Wednesday, June 02, 2010
Super simple Kidlet BATIK
Grandma brought over a bunch of nice, crisp white pillowcases she had found yardsaling, figuring I could use them for something. I had been thinking about trimming them in ricrac, embroidering them, or making dresses from them but all ideas were eventually outvoted for the good of the childer.
Corynn has been asking for "a project" (and by asking I mean begging) for a while so I sacrificed crisp white for wrinkled COLOR---and got in return two very happy children with their own personalized made-all-by-themselves Batik pillowcases.
It's a very simple art project any age can do (and have fun with). Here's how:
white fabric (use scraps to sew a pillow or make a banner, cut triangles for a bunting, use a square or rectangle for a wall-hanging or use something premade like a pillowcase or shirt.)
Elmer's School Blue Gel (easily found, but no substitutes!!!-white glue doesn't work):
and Acrylic paints (I watered them down a bit to make a smoother consistency--and to prolong them!)
Acrylic paints will STAIN fabric (which is why we are using them!) so have paint aprons/old t-shirts available for messy painters.
Step 1) Draw a design on your white fabric with glue. This design will resist paint and will stay white for the finished product. Have your child experiment with thin lines and thick lines. The more details the better. For the very young, you can draw a design for them.
Let glue dry overnight. (In our case, we let it dry for about 2 weeks, thanks to a ridiculous amount of rain and busy-ness!)
Step 2) Using watered down acrylic paints, paint your piece, even over the glue design. Encourage your child to paint until there is no more white space showing.

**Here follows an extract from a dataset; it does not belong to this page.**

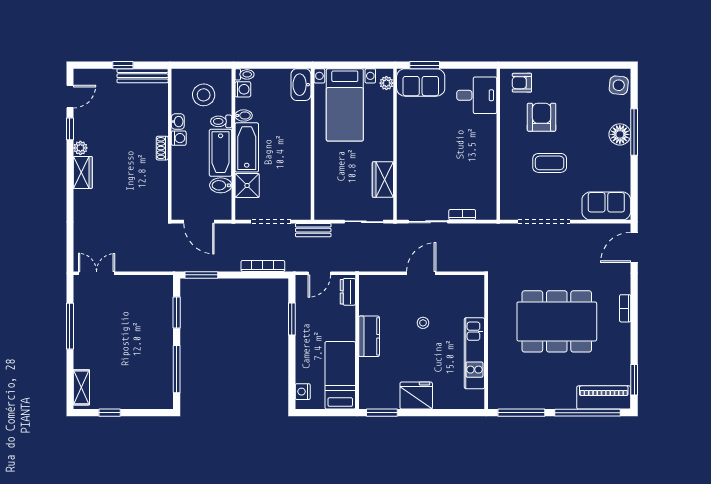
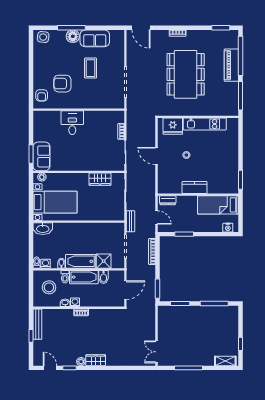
desk: (477, 95) -> (72, 123), moved
coffee table: (550, 163) -> (91, 68), moved
sofa: (606, 206) -> (95, 38), moved, turned -90
fridge: (416, 396) -> (173, 126), moved, turned -90
piano: (604, 397) -> (231, 65), moved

Andrew and Corynn painted happily for over an hour until both of their pieces were done~I was impressed with their "stick-to-it-iveness". Great "keep 'em occupied for a bit" activity, if you ask me!
Let dry completely.
Step 3) In a VERY warm bathtub or sink, soak your fabric until all glue is washed out. I eventually got impatient and used my kitchen brush for those last pesky bits of slimy glue. A few paint flecks will appear in the water (it is from the paint that was over the glue, not the paint on the fabric.)
Once all the glue is washed out, let dry completely. You can use the dryer or line dry (which I did-which is why they are all so wrinkly.)
There you have it. Masterful, permanent creations of their very own!
(PS. I have found that children stick with projects much longer and take their time more when you are right there doing it with them (not helping them with theirs, rather, working next to them on your OWN project. So get your own hands dirty too!
And if you have any babies around~they can paint too! (with water, that is!)